One of the major selling points of Big Ten expansion has been the potential of increased TV revenues due to the subsequent expanded reach of the Big Ten Network. The Big Ten owns 51% of the Big Ten Network and the revenue it gets from subscription fees and advertising is split between all the schools in the conference. With the network paying rights fees of $66 million last year, each school in the Big Ten was cut a $6 million dollar check for the 2009 year. You can read more about the Big Ten Network’s role in the expansion by reading this article from the Minneapolis Star Tribune.

But that’s not really the point of this post. What I’m worried about today is that while the increased revenue the Big Ten athletics programs would see is a good thing, shouldn’t states that already have universities in the Big Ten right now have access to the network first?

As of right now, only 83% of Pennsylvanians have access to the Big Ten Network through their cable providers.

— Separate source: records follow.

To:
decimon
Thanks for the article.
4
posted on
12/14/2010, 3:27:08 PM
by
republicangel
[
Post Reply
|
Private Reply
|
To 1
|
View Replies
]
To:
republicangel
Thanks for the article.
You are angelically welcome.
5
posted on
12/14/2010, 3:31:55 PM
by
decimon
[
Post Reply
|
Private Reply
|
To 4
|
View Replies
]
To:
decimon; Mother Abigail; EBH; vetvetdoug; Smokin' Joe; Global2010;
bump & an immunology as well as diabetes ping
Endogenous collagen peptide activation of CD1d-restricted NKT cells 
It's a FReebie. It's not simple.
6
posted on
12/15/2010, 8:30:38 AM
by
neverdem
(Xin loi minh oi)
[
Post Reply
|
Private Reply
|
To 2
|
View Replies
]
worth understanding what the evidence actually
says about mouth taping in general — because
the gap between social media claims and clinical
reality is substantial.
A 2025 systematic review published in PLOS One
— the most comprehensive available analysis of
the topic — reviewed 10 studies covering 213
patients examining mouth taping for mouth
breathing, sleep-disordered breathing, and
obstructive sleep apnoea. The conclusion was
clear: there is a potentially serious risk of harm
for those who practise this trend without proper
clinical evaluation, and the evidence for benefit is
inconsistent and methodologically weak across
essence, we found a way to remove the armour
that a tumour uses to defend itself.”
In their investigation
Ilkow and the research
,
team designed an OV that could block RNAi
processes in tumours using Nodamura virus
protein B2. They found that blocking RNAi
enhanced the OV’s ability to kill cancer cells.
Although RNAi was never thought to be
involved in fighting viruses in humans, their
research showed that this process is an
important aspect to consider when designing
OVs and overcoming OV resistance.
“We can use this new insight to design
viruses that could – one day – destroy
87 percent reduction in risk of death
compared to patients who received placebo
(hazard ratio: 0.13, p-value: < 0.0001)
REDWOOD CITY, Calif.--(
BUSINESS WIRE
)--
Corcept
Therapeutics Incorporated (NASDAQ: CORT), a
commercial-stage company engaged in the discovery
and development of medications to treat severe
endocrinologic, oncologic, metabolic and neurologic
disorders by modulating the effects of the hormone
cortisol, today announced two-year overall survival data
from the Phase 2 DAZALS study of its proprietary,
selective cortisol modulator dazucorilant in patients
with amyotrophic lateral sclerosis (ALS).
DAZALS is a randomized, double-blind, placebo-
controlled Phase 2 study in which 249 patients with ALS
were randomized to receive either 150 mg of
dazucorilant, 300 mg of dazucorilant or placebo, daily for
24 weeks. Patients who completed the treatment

This is the lowest percentage among states that have a Big Ten school within their bounds, according to Jeff Nelson, Football Sports Information Director.

Nelson noted to us in an email that:

There are a combined total of more than 34,000 Penn State alumni who live in communities served by the three providers, in addition to thousands more current Penn State students and fans.

That’s 34,000 Penn Staters unable to watch our Nittany Lions compete or listen to our Dear Leader Graham spit wisdom on “Expert Opinion”. There are also a minimum of 60 hours dedicated to campus programming and Penn State has far exceeded that with the number of student-produced shows that have shown up on the network.

So who are these holdouts, the networks depriving alums of the Big Ten Network’s schedule of sports and other programming? The three main cable providers not carrying the Big Ten Network are Armstrong, Blue Ridge and Metrocast. Talks have stalled many times with these providers, likely due to disagreements about what type of package the channel would be part of, a problem that has recurrent in negotiations with other providers.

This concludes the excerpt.